Również byłem na San Siro, niezapomniane chwile, szczególnie w szatni Milanu aż można było sobie wyobrazić siedzących piłkarzy :) Muzeum też było przecudne. Aż chciałoby się jechać tam jeszcze raz :)
marass2 nie przesadzajmy. Wyjazd wiaze sie nie tylko z kosztami finansowymi. Uniemozliwic odwiedzenie SS moze bardzo wiele innych niezaleznych czynnikow. Ja bym nikogo nie skreslal z takiego powodu...
A co do SS: oczywiscie wzbudza wielkie emocje i jest to niesamowite przezycie. Jednak jest kilka elementow, ktore nalezaloby natychmiast poprawic, chociazby stan toalet :/
A co do sklepiku, to mnie bardzo rozczarowal. Bardzo niewielka powierzchnia i ilosc sprzedawanych gadzetow. Przy sklepie chociazby Barcelony na Camp Nou wypada niestety bardzo kiepsko :(
0
Blady19921002 (ostatnio aktywny: Więcej niż 8 miesięcy temu, 2024-08-18)
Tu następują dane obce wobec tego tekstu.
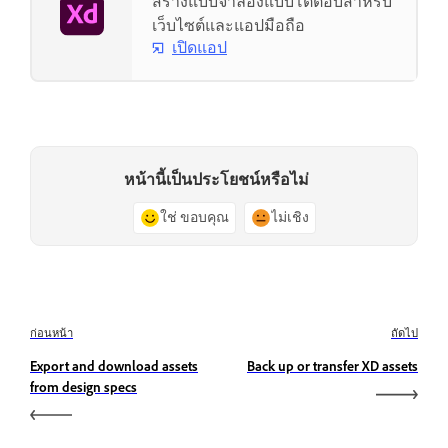
สร้างแบบจำลองแบบโต้ตอบสำหรับ
เว็บไซต์และแอปมือถือ
เปิดแอป
หน้านี้เป็นประโยชน์หรือไม่
ใช่ ขอบคุณ
ไม่เชิง
ก่อนหน้า
ถัดไป
Export and download assets
Back up or transfer XD assets
from design specs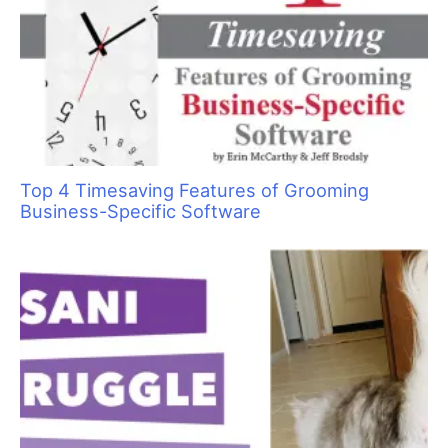
always remember how you made them
feel.”
—Maya Angelou
A
re you the best groomer in the world? According
to my clients, I am. And it’s not because I have a
wall full of trophies and awards (I don’t), it’s
because of how I treat them and the way I take
care of and interact with their pets.
Having great grooming skills is important, but that is only the
beginning. You need great people skills, too. Almost without
exception, people ultimately choose to do business with people
whom they like. Okay, so how do you become one of the
world’s best? It doesn’t happen overnight. Building your
business one great client at a time is the key.
For most people, their first contact with you is a phone call.
How you answer your phone is very important. If you have a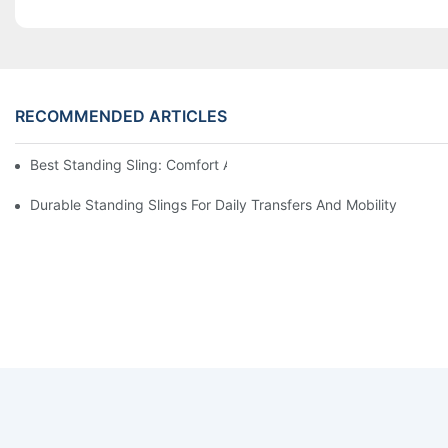
RECOMMENDED ARTICLES
Best Standing Sling: Comfort And Support For Easy Transfers
Durable Standing Slings For Daily Transfers And Mobility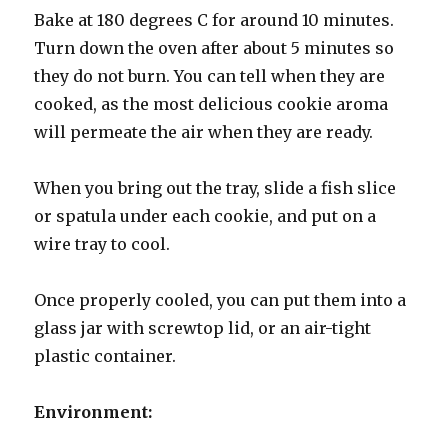
Bake at 180 degrees C for around 10 minutes.
Turn down the oven after about 5 minutes so
they do not burn. You can tell when they are
cooked, as the most delicious cookie aroma
will permeate the air when they are ready.
When you bring out the tray, slide a fish slice
or spatula under each cookie, and put on a
wire tray to cool.
Once properly cooled, you can put them into a
glass jar with screwtop lid, or an air-tight
plastic container.
Environment: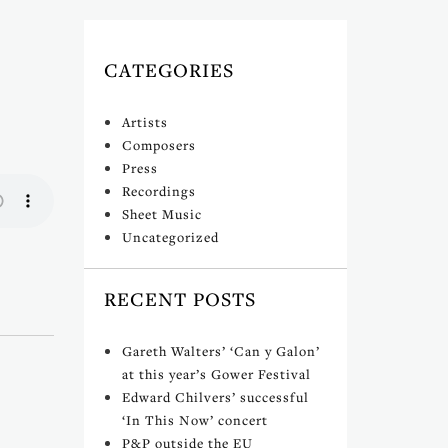
CATEGORIES
Artists
Composers
Press
Recordings
Sheet Music
Uncategorized
RECENT POSTS
Gareth Walters’ ‘Can y Galon’
at this year’s Gower Festival
Edward Chilvers’ successful
‘In This Now’ concert
P&P outside the EU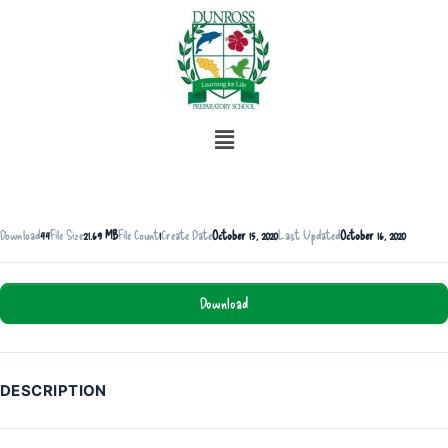
Download
44
File Size
21.69 MB
File Count
1
Create Date
October 15, 2020
Last Updated
October 16, 2020
Download
DESCRIPTION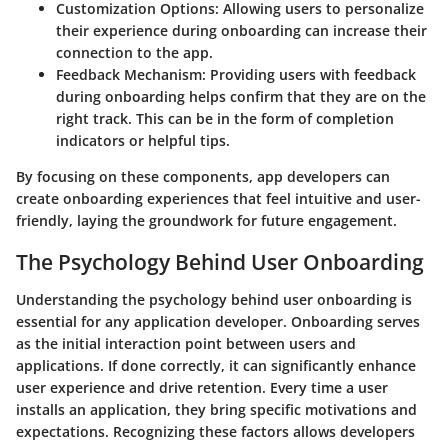
Customization Options:
Allowing users to personalize
their experience during onboarding can increase their
connection to the app.
Feedback Mechanism:
Providing users with feedback
during onboarding helps confirm that they are on the
right track. This can be in the form of completion
indicators or helpful tips.
By focusing on these components, app developers can
create onboarding experiences that feel intuitive and user-
friendly, laying the groundwork for future engagement.
The Psychology Behind User Onboarding
Understanding the psychology behind user onboarding is
essential for any application developer. Onboarding serves
as the initial interaction point between users and
applications. If done correctly, it can significantly enhance
user experience and drive retention. Every time a user
installs an application, they bring specific motivations and
expectations. Recognizing these factors allows developers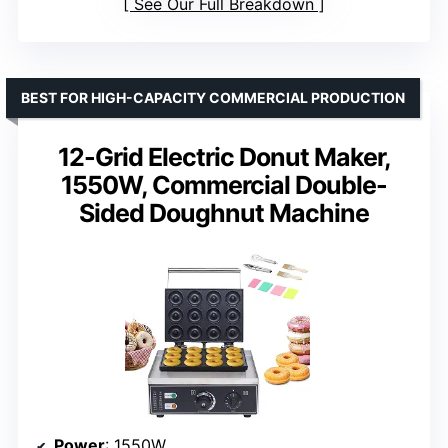
See Our Full Breakdown
BEST FOR HIGH-CAPACITY COMMERCIAL PRODUCTION
12-Grid Electric Donut Maker,
1550W, Commercial Double-
Sided Doughnut Machine
Power
: 1550W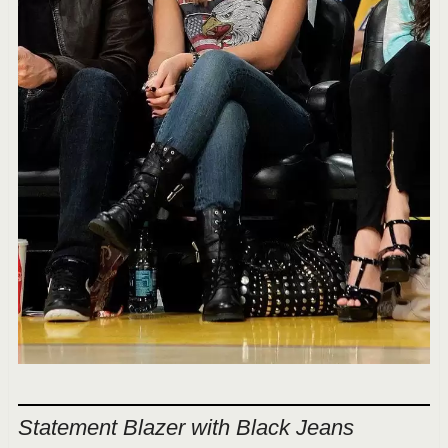
Statement Blazer with Black Jeans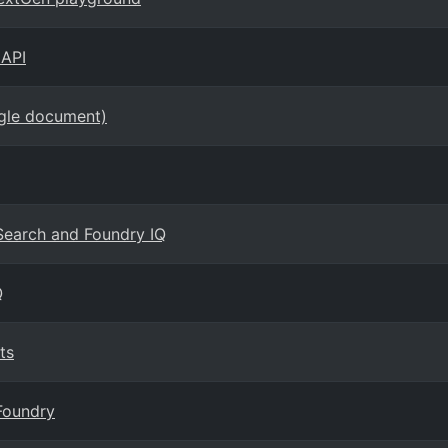
 API
ngle document)
 Search and Foundry IQ
Q
ts
Foundry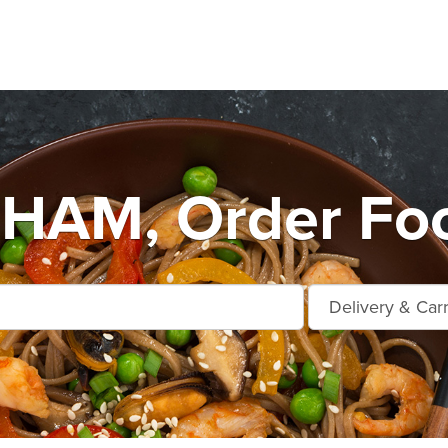
AM, Order Foo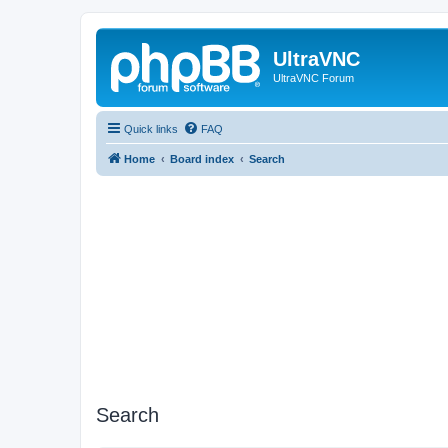
UltraVNC
UltraVNC Forum
Quick links
FAQ
Home
Board index
Search
Search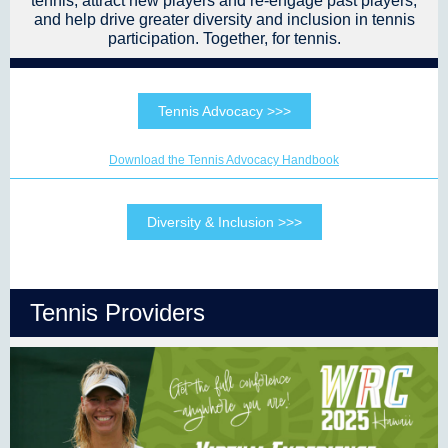
tennis, attract new players and re-engage past players,
and help drive greater diversity and inclusion in tennis
participation. Together, for tennis.
Tennis Advocacy >>>
Download the Tennis Advocacy Handbook
Diversity & Inclusion >>>
Tennis Providers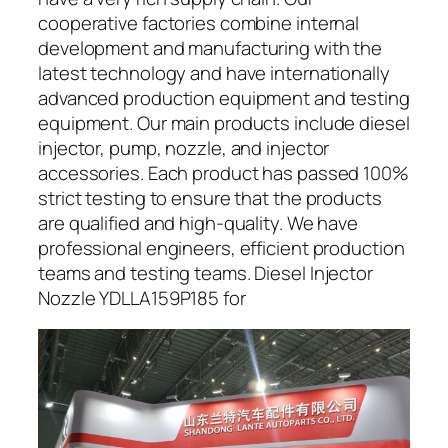
cooperative factories combine internal
development and manufacturing with the
latest technology and have internationally
advanced production equipment and testing
equipment. Our main products include diesel
injector, pump, nozzle, and injector
accessories. Each product has passed 100%
strict testing to ensure that the products
are qualified and high-quality. We have
professional engineers, efficient production
teams and testing teams. Diesel Injector
Nozzle YDLLA159P185 for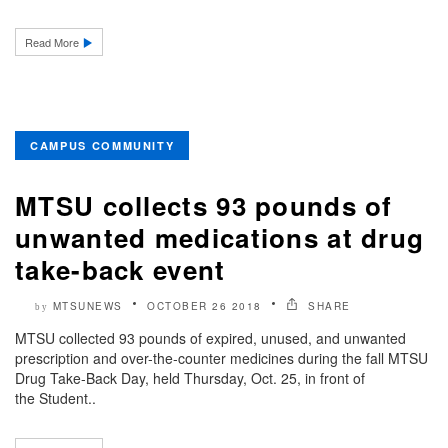
Read More
CAMPUS COMMUNITY
MTSU collects 93 pounds of
unwanted medications at drug
take-back event
MTSUNEWS
OCTOBER 26 2018
SHARE
by
MTSU collected 93 pounds of expired, unused, and unwanted
prescription and over-the-counter medicines during the fall MTSU
Drug Take-Back Day, held Thursday, Oct. 25, in front of
the Student..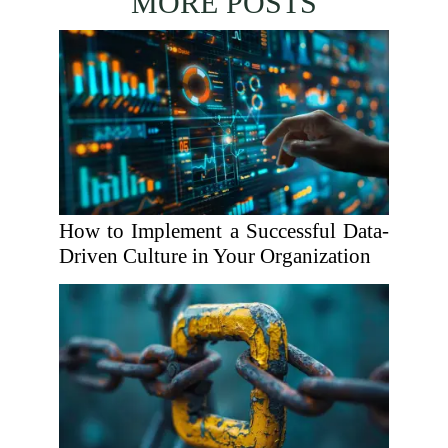
MORE POSTS
How to Implement a Successful Data-
Driven Culture in Your Organization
Osobiście uważam, że nie można byś wieloletnim kibicem Milanu i nie byś na San Siro ani razu... Czym jest wydatek 500 PLN w porównaniu z uczuciami, które tam się doświadcza? To tak jakby muzułmanin powiedział, że nie był w Mekce bo nie miał kasy...
Ja byłem tam dwa razy , ale na indywidualnej wycieczce z przyjaciółmi .... Felieton naszej koleżanki jak i uczucia , które w nim zamieściła pozwoliły mi wizytować San-Siro po raz trzeci :)
Pięknie napisane , a emocje naprawdę identyczne jak w moim ... i myślę każdego Milanisty przypadku ....
Serdecznie Pozdrawiam , sprawiłaś mi miłego pozytywnego kopa na cały dzień :):):)
Ps: Boję się tego dnia kiedy postanowią budować nam nowy stadion, wiem że komercja i realia biznesu tego właśnie wymagają , ale ja nie wyobrażam sobie Milanu poza San-Siro !!!!
0
KamiluACM (ostatnio aktywny: Więcej niż 7 lat temu, 2018-05-06)
16 maja 2012, 07:47
Byłem z Gosią na tej wycieczce, na San Siro oczywiście również. Magia - tyle co można powiedzieć. Żałuję tylko, że nie udało się nam dotrzeć do Milan Store - niestety, 'uroki' wycieczki objazdowej...
W tym roku na pewno wybiorę się do Mediolanu i na SS. Wstyd mi, że jeszcze tam nie byłem ;)
0
Oxidosis (ostatnio aktywny: 2 dni temu, 2025-04-27)
15 maja 2012, 23:22
Bycie w Mediolanie to jak bycie w świątyni ;). Świetny felieton.
Swoją drogą, wiem za co usunięto mój komentarz, Panie administratorze - zastanawiałem się, czy go napisać. Przykro mi, że tak to wygląda, jednak ja każdego fana Rossonerich mierzę równą miarą, niezależnie od wszystkiego. W każdym bądź razie, nie będę już o tym wspominał, skoro sobie tego nie życzycie. Pozdrawiam.